More (allocation) error checking fix a type

Signed-off-by: Otto Moerbeek <otto.moerbeek@open-xchange.com>
---

diff --git a/pdns/base64.cc b/pdns/base64.cc
index 0609385797..5eb10a70c1 100644
--- a/pdns/base64.cc
+++ b/pdns/base64.cc
@@ -19,31 +19,44 @@
  * along with this program; if not, write to the Free Software
  * Foundation, Inc., 51 Franklin Street, Fifth Floor, Boston, MA 02110-1301 USA.
  */
-#ifdef HAVE_CONFIG_H
+
 #include "config.h"
-#endif
+
 #include "base64.hh"
 #include <stdexcept>
 #include <boost/scoped_array.hpp>
 #include <openssl/bio.h>
 #include <openssl/evp.h>
 
-template<typename Container> int B64Decode(const std::string& src, Container& dst)
+
+template <typename Container> int B64Decode(const std::string& src, Container& dst)
 {
   if (src.empty() ) {
     dst.clear();
     return 0;
   }
-  int dlen = ( src.length() * 6 + 7 ) / 8 ;
-  ssize_t olen = 0;
+  // check if the dlen computation might overflow or it does not fit into an int (for IO_write)

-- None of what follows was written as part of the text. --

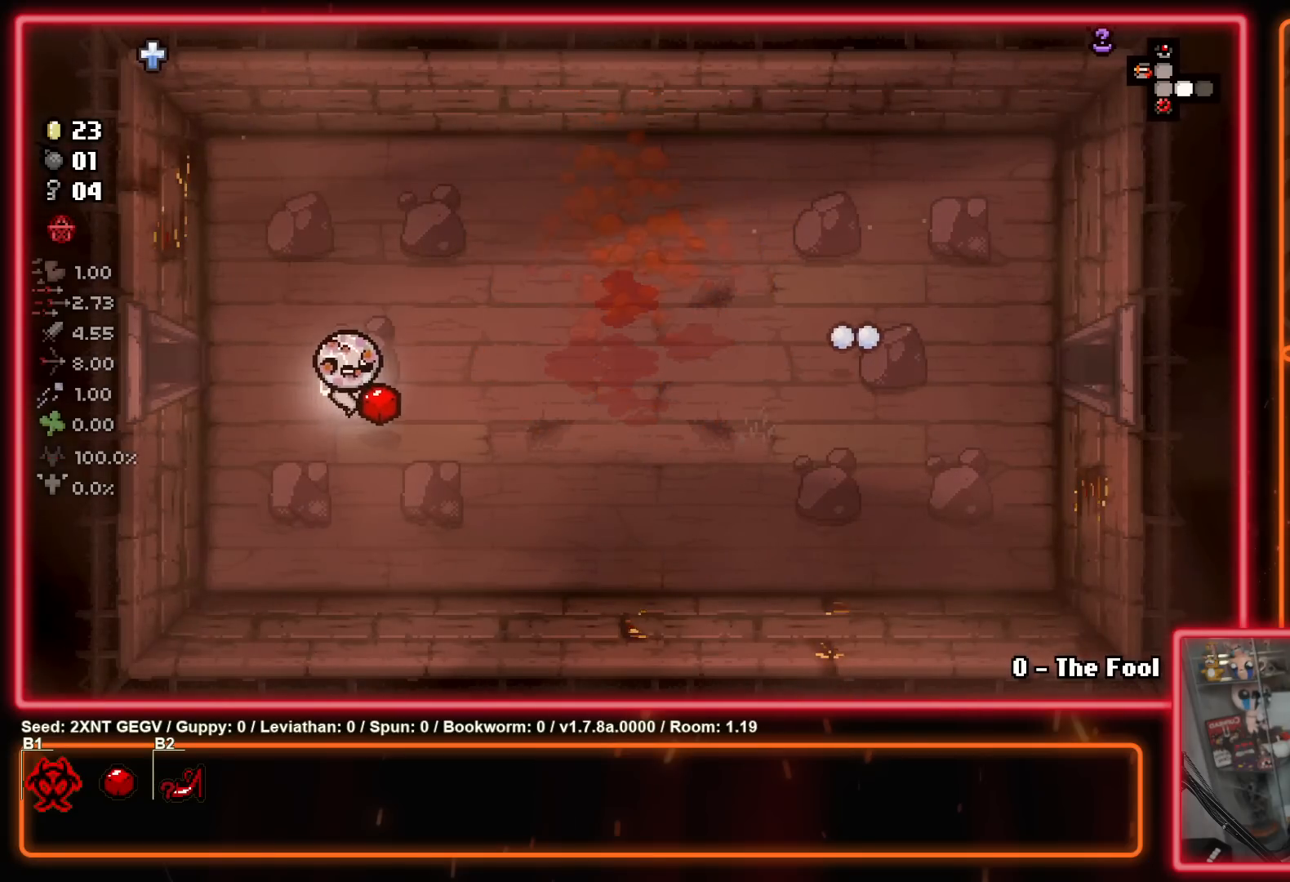
{"buttons": [], "left_stick": "right", "right_stick": "center", "events": [[167, "left_stick", "right"]]}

+  if (src.length() > std::numeric_limits<size_t>::max() / 7 || src.length() > std::numeric_limits<int>::max()) {
+    throw std::runtime_error("B64Decode too large");
+  }
+  const size_t dlen = (src.length() * 6 + 7) / 8 ;
   dst.resize(dlen);
-  BIO *bio, *b64;
-  bio = BIO_new(BIO_s_mem());
-  BIO_write(bio, src.c_str(), src.length());
-  b64 = BIO_new(BIO_f_base64());
+  BIO* bio = BIO_new(BIO_s_mem());
+  if (bio == nullptr) {
+    throw std::runtime_error("BIO_new failed");
+  }
+  if (BIO_write(bio, src.c_str(), src.length()) != static_cast<int>(src.length())) {
+    BIO_free_all(bio);
+    throw std::runtime_error("BIO_write failed");
+  }
+  BIO* b64 = BIO_new(BIO_f_base64());
+  if (b64 == nullptr) {
+    BIO_free_all(bio);
+    throw std::runtime_error("BIO_new failed");
+  }
   bio = BIO_push(b64, bio);
   BIO_set_flags(bio, BIO_FLAGS_BASE64_NO_NL);
-  olen = BIO_read(b64, &dst.at(0), dlen);
+  ssize_t olen = BIO_read(b64, &dst.at(0), dlen);
   if ((olen == 0 || olen == -1) && BIO_should_retry(bio)) {
     BIO_free_all(bio);
     throw std::runtime_error("BIO_read failed to read all data from memory buffer");
@@ -61,10 +74,15 @@ template int B64Decode<std::string>(const std::string& strInput, std::string& st
 std::string Base64Encode(const std::string& src)
 {
   if (!src.empty()) {
-    size_t olen = 0;
-    BIO *bio, *b64;
-    b64 = BIO_new(BIO_f_base64());
-    bio = BIO_new(BIO_s_mem());
+    BIO* b64 = BIO_new(BIO_f_base64());
+    if (b64 == nullptr) {
+      throw std::runtime_error("BIO_new failed");
+    }
+    BIO* bio = BIO_new(BIO_s_mem());
+    if (bio == nullptr) {
+      BIO_free_all(b64);
+      std::runtime_error("BIO_new failed");
+    }
     bio = BIO_push(b64, bio);
     BIO_set_flags(bio, BIO_FLAGS_BASE64_NO_NL);
     int bioWriteRet = BIO_write(bio, src.c_str(), src.length());
@@ -75,7 +93,7 @@ std::string Base64Encode(const std::string& src)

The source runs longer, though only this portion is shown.